** Selected text follows **

FIGURE 4.

Association between PLCβ, translin, and C3PO. A, binding studies monitoring the increase in FRET as seen by the % decrease in donor intensity of 20 nm Alexa488-PLCβ1 with the addition of Alexa546-translin, n = 6; B, binding studies monitoring the decrease in fluorescence of 2 nm of Alexa488-PLCβ1 or β3 with the addition of BHQ1-C3PO, n = 9. Note that the concentrations of translin and C3PO refer to the total concentrations of the protein and do not refer to the concentration of protein octamers. C, changes in oligomerization Alexa488-translin as PLCβ1 is incrementally added or changes in oligomerization of Alexa488-PLCβ1 as C3PO is added where changes in oligomerization were monitored by brightness values derived from PCH analysis of FCS data, and where the values are relative to free Alexa488 (n = 4–8). The relative brightness of Alexa488-translin is lower than the expected value of 8, which we interpret as being due to the labeling ratio (∼0.6:1 Alexa488/translin). The diffusion coefficient is consistent with a higher order oligomer (i.e. D = 28 ± 2μ²/s) and does not significantly change with PLCβ1 binding (D = 30 ± 2μ²/s). These data support the idea that one PLCβ molecule associates to the translin complex. If a larger number of PLCβ bound to translin, a change in diffusion would have been observed. D, results showing that TRAX maintains a dimer alone or in C3PO with the addition of PLCβ1. Alexa488-TRAX is reconstituted with BHQ1-TRAX (to quench Alexa488 fluorescence) and translin at a 1:1:6 stoichiometry in the absence (a) or presence (b) of 120 nM PLCβ1 (n = 2,6). Also shown are the intensities for the Alexa488-TRAX/BHQ1-TRAX dimer (i.e. not in the context of C3PO) with PLCβ1 (c) or Alexa488-TRAX/translin (2:6) without quencher and with PLCβ1 (d) (n = 2). These results suggest that PLCβ does not displace a TRAX subunit from the TRAX dimer or C3PO octamer. fluorescence intensity (F.I.). a.u., arbitrary units.

** End of Selected text **
** Given data follows **

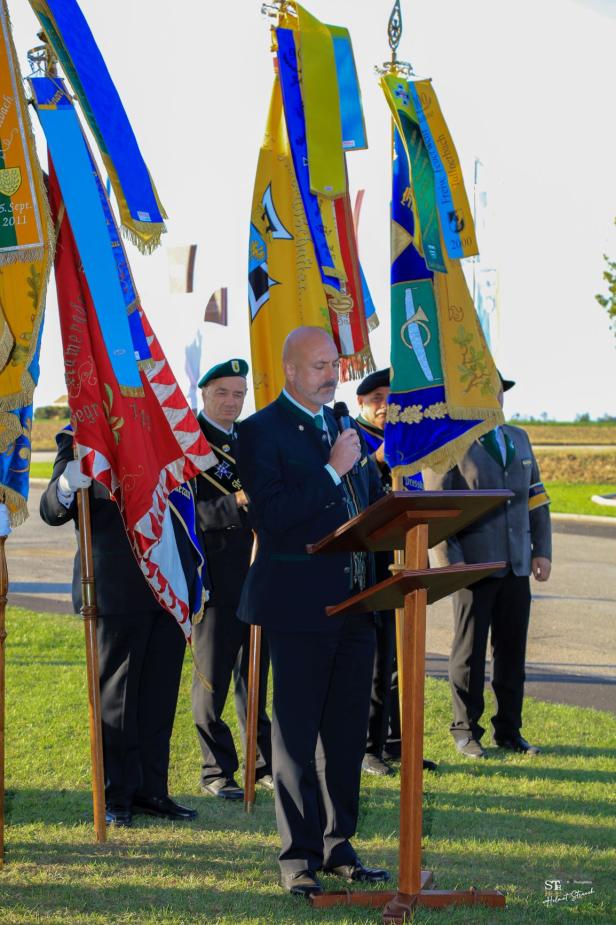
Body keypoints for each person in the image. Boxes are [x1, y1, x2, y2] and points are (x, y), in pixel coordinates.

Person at [237, 327, 389, 899]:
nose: (333, 374)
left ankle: (337, 844)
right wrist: (331, 470)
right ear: (291, 371)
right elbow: (273, 515)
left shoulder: (342, 425)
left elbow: (366, 505)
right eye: (321, 365)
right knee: (297, 736)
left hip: (356, 603)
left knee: (346, 734)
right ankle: (297, 857)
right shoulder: (259, 432)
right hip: (298, 605)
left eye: (335, 363)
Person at [40, 427, 198, 826]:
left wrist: (197, 579)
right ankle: (117, 795)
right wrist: (64, 484)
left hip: (167, 584)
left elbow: (186, 509)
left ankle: (152, 791)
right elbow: (51, 511)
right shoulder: (80, 439)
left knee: (158, 698)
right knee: (118, 700)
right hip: (116, 588)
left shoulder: (160, 432)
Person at [423, 373, 552, 759]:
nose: (492, 398)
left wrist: (541, 550)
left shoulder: (519, 438)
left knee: (512, 651)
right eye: (482, 391)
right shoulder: (451, 442)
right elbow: (438, 507)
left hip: (516, 564)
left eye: (496, 392)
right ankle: (466, 730)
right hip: (473, 567)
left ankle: (509, 730)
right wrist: (450, 564)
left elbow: (537, 499)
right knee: (470, 653)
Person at [191, 358, 272, 800]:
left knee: (255, 675)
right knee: (213, 679)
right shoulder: (188, 443)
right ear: (204, 394)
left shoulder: (252, 440)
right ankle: (215, 770)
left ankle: (262, 763)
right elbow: (183, 514)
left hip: (259, 574)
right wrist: (235, 503)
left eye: (239, 394)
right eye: (223, 392)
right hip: (215, 578)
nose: (231, 402)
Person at [356, 369, 436, 776]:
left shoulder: (410, 440)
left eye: (391, 396)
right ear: (361, 405)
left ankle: (400, 741)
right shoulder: (353, 438)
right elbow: (350, 488)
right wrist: (378, 459)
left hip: (408, 558)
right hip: (371, 563)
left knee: (404, 656)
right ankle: (369, 746)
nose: (385, 405)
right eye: (375, 398)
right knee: (376, 658)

** End of Given data **

Required actions –
- a) Answer these from the Figure 4 legend, one line each:
(i) What labeling ratio of Alexa488 to translin does the legend give?
(ii) What diffusion coefficient is reported once PLCβ1 binds?
(iii) At what stoichiometry are Alexa488-TRAX, BHQ1-TRAX, and translin reconstituted?
- b) Please list every dye or quencher named in the Figure 4 legend as a label on a protein.
- c) Summarize the Figure 4 legend in two sentences.

Answers given –
- a)
(i) ∼0.6:1 Alexa488/translin
(ii) D = 30 ± 2μ²/s
(iii) 1:1:6

- b) Alexa488, Alexa546, BHQ1

- c) The figure examines the association between PLCβ, translin, and C3PO through binding studies that track FRET or fluorescence decrease, and through oligomerization changes measured as brightness values from PCH analysis of FCS data. The data support the idea that one PLCβ molecule associates with the translin complex, and they suggest that PLCβ does not displace a TRAX subunit from the TRAX dimer or the C3PO octamer.